Nuclear Family A nuclear family consists of a mother, a father, and their children. Parents share household and child-raising responsibilities. Children benefit from the attention and support of both parents. Give an example of a popular Nuclear Family
One parent raises the children. The parent maybe divorced, widowed, or never married. Most single parents treasure the one-on-one relationship they have with their children. Give an example of a popular single-parent family.
Blended Families A husband and wife, at least one of whom has children from a former relationship. Can include the children of both spouses or children the couple has together. Both adults and children in a blended family have to adjust to new routines and relationships. This takes time and understanding.
Extended Families A family that includes relatives other than parents and their children. Ex: Grandparents, aunts, uncles, and cousins Some extended families live in the same household but most live in a different house.
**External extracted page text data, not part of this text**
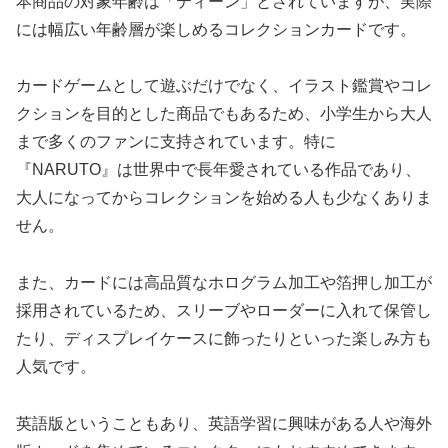
本商品の対象年齢は「ティーン」とされていますが、実際
には幅広い年齢層が楽しめるコレクションカードです。
カードゲームとして遊ぶだけでなく、イラスト鑑賞やコレ
クションを目的とした商品でもあるため、小学生から大人
まで多くのファンに支持されています。特に
『NARUTO』は世界中で長年愛されている作品であり、
大人になってからコレクションを始める人も少なくありま
せん。
また、カードには高品質なホログラム加工や箔押し加工が
採用されているため、スリーブやローダーに入れて保管し
たり、ディスプレイケースに飾ったりといった楽しみ方も
人気です。
英語版ということもあり、英語学習に興味がある人や海外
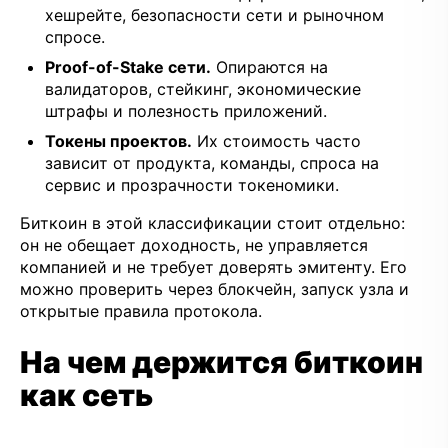
хешрейте, безопасности сети и рыночном
спросе.
Proof-of-Stake сети.
Опираются на
валидаторов, стейкинг, экономические
штрафы и полезность приложений.
Токены проектов.
Их стоимость часто
зависит от продукта, команды, спроса на
сервис и прозрачности токеномики.
Биткоин в этой классификации стоит отдельно:
он не обещает доходность, не управляется
компанией и не требует доверять эмитенту. Его
можно проверить через блокчейн, запуск узла и
открытые правила протокола.
На чем держится биткоин
как сеть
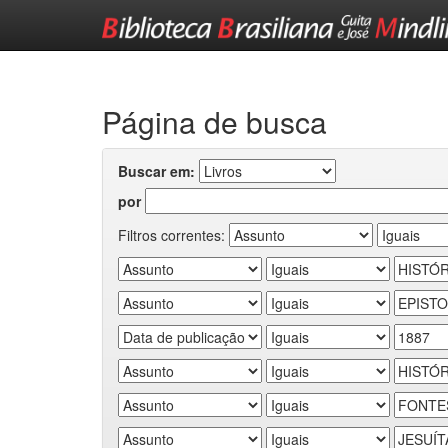
Skip
navigation
Página de busca
Buscar em:
por
Filtros correntes:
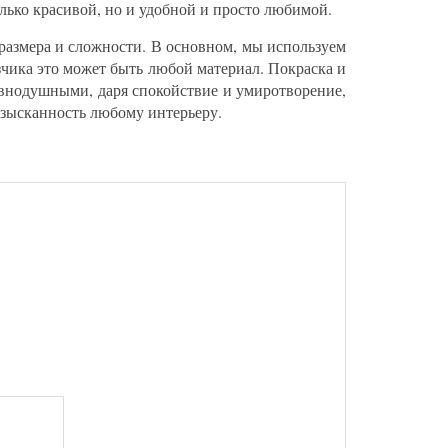
лько красивой, но и удобной и просто любимой.
размера и сложности. В основном, мы используем
зчика это может быть любой материал. Покраска и
равнодушными, даря спокойствие и умиротворение,
изысканность любому интерьеру.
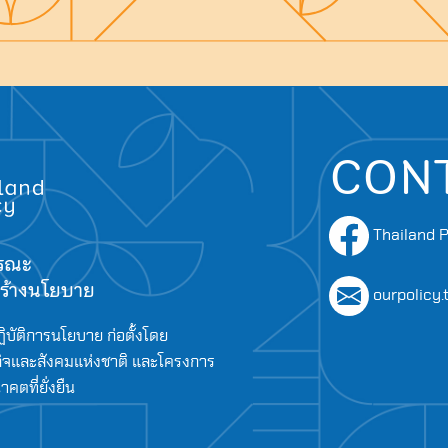
Search
for:
CON
Thailand P
ารณะ
อสร้างนโยบาย
ourpolicy
ิบัติการนโยบาย ก่อตั้งโดย
จและสังคมแห่งชาติ และโครงการ
ตที่ยั่งยืน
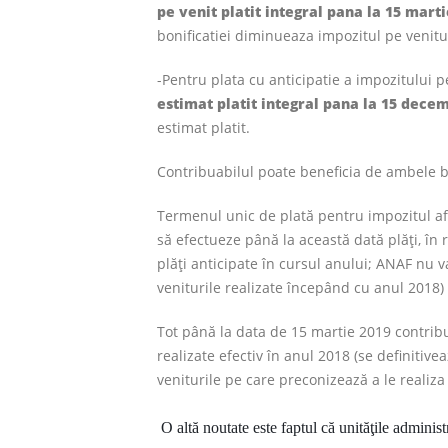
pe venit platit integral pana la 15 mart
bonificatiei diminueaza impozitul pe venitul
-Pentru plata cu anticipatie a impozitului 
estimat platit integral pana la 15 dece
estimat platit.
Contribuabilul poate beneficia de ambele bo
Termenul unic de plată pentru impozitul afe
să efectueze până la această dată plăţi, în 
plăţi anticipate în cursul anului; ANAF nu va
veniturile realizate începând cu anul 2018)
Tot până la data de 15 martie 2019 contribu
realizate efectiv în anul 2018 (se definitiv
veniturile pe care preconizează a le realiza
O altă noutate este faptul că unităţile administ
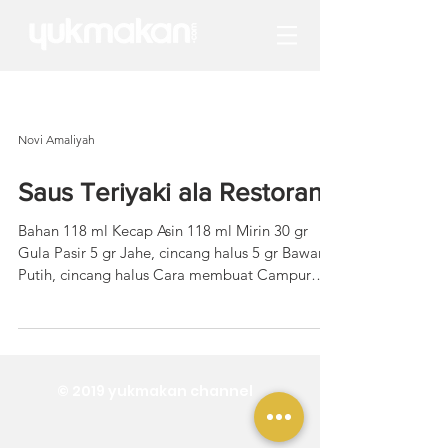
Novi Amaliyah
Saus Teriyaki ala Restoran
Bahan 118 ml Kecap Asin 118 ml Mirin 30 gr
Gula Pasir 5 gr Jahe, cincang halus 5 gr Bawang
Putih, cincang halus Cara membuat Campur
semua...
© 2019 yukmakan channel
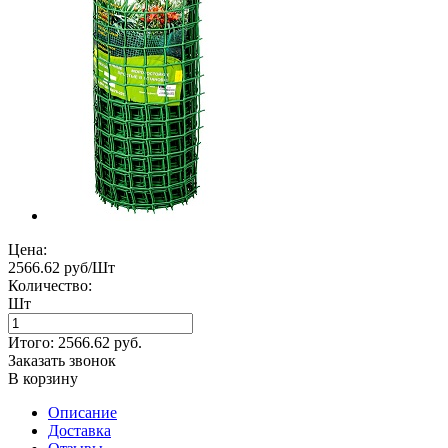
Цена:
2566.62 руб/Шт
Количество:
Шт
Итого:
2566.62
руб.
Заказать звонок
В корзину
Описание
Доставка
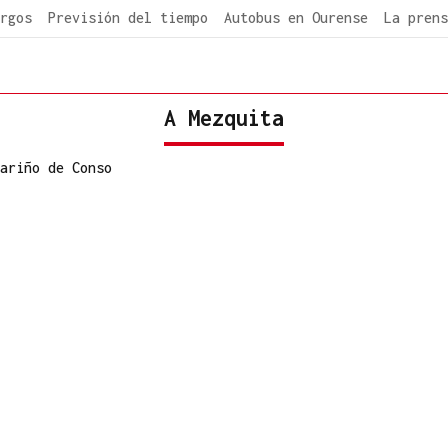
rgos
Previsión del tiempo
Autobus en Ourense
La prens
A Mezquita
ariño de Conso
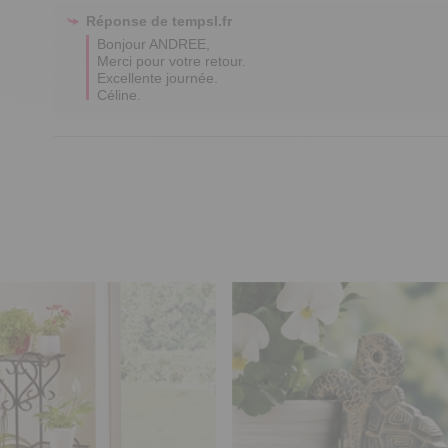
Réponse de
tempsl.fr
Bonjour ANDREE,

Merci pour votre retour.

Excellente journée.

Céline.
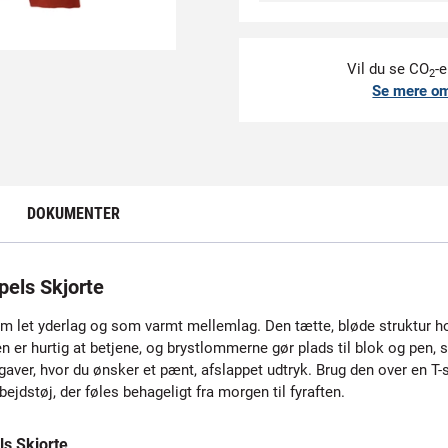
Vil du se CO
-e
2
Se mere o
DOKUMENTER
els Skjorte
om let yderlag og som varmt mellemlag. Den tætte, bløde struktur h
 er hurtig at betjene, og brystlommerne gør plads til blok og pen, 
pgaver, hvor du ønsker et pænt, afslappet udtryk. Brug den over en T-sh
rbejdstøj, der føles behageligt fra morgen til fyraften.
s Skjorte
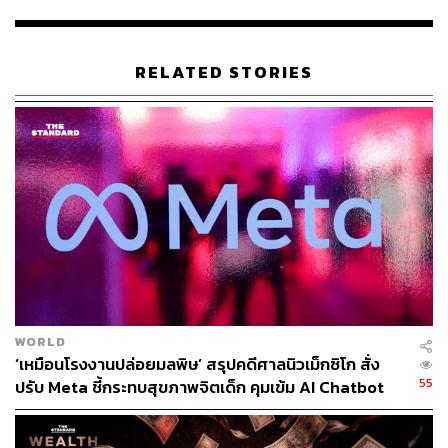
RELATED STORIES
ชอบสรรค์สร้างและกล้าทดลอง
มาร์กสนับสนุนให้ทุกคนเรียนรู้ที่จะทดลองพัฒนา
ผลิตภัณฑ์เป็นของตัวเองอยู่เสมอ โดยเขาให้บุคลากรใน
แผนกวิศวกรรมเฟซบุ๊กทดลองเขียนโปรแกรมขึ้นมาเป็นของ
ตัวเอง
“
ถ้ามันไม่ได้ทำลายบริษัทของคุณ งั้นก็ให้พวกเขาทดลอง
ไปเถอะ
และหากว่างบประมาณของการทดลองไม่ได้สูงเกิน
เหตุ พวกเรายิ่งจะได้เรียนรู้จากการทดลอง และการปล่อยให้
WORLD
พวกเขาออกไปสำรวจในสิ่งที่ควรค่าแก่การค้นพบมากกว่า
‘เหมือนโรงงานปล่อยมลพิษ’ สรุปคดีศาลนิวเม็กซิโก สั่ง
การอยู่ในกฎข้อบังคับไม่ทำอะไรเลย
55
ปรับ Meta ชี้กระทบสุขภาพจิตเด็ก คุมเข้ม AI Chatbot
“ทุกวันนี้เฟซบุ๊กที่คุณกำลังใช้งานอยู่ก็ไม่ได้มีแค่เวอร์ชัน
เดียว แต่มีมาแล้วมากกว่า 10,000 เวอร์ชัน วิศวกรที่บริษัท
ของพวกเราสามารถตัดสินใจด้วยตัวเองเมื่อคิดจะริเริ่ม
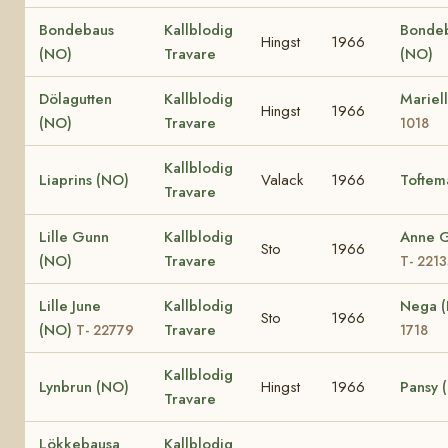
Bondebaus
Kallblodig
Bonde
Hingst
1966
(NO)
Travare
(NO)
Dölagutten
Kallblodig
Mariel
Hingst
1966
(NO)
Travare
1018
Kallblodig
Liaprins (NO)
Valack
1966
Toftem
Travare
Lille Gunn
Kallblodig
Anne 
Sto
1966
(NO)
Travare
T- 221
Lille June
Kallblodig
Nega 
Sto
1966
(NO)
Travare
T- 22779
1718
Kallblodig
Lynbrun (NO)
Hingst
1966
Pansy 
Travare
Lökkebausa
Kallblodig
Adoptive Families A family with a child who was made part of the family through legal action, which makes the child a permanent part of the family. The child is not born to the parents, but has the same rights that a child born into the family has.
Foster Families A family that takes care of children on a short-term basis. The children are not related to the foster parents. Some foster children are waiting to be adopted. Other foster children need a place to live until the problems of their birth parents are resolved.
Get out a sheet of paper Number to 10
1. What is the difference between adoptive families and foster families?
2. Give two examples of extended family members. 3. Who makes up the nuclear family? 4. What is a couple? 5. What family structure is it when one parent raises the children. 6. For the family structure in number 5 give an example of why there is only one parent.
7. Describe a blended family.
8. True or False: Once adopted a child is a permanent part of the family. 9. True or False: Just children in a blended family have to adjust to new routines and relationships. 10. Describe your family structure and tell why it is that particular structure.
The Family Life Cycle Take out one sheet of paper. Wait for instructions on how to set your paper up for your comic strip.
1. Beginning Stage Begins with a couple. The couple’s major tasks include: setting up a home, setting goals for the future, and learning to act as a team.
2. Parenting Stage New members (children) are added to the family. Parents spend most of their time caring for the needs of their children leaving little time for themselves as a couple.
3. Launching Stage Teens and young adults begin to leave the family. They assume their own work and household responsibilities.
4. Middle Years Stage Allows parents to focus on being a couple once more. Couples have more time on their own to enjoy hobbies, community activities, and volunteer work.
5. Retirement Stage At this stage most people retire from a job. This stage is when people have time to reflect on the past and share with others what they have learned over their lifetime. Most older people stay active with children and grandchildren during this stage.
Journal Entry: You are to work quietly on your journal entry. Ms. Price will give you a writing assignment (55) if you aren’t working. Journal Topic: Write at least a one page letter. You are a parent and you are writing to your teenage son or daughter about an issue they may be having. Let them know how much you care about them and they can talk to you. If time allows you may share your letters.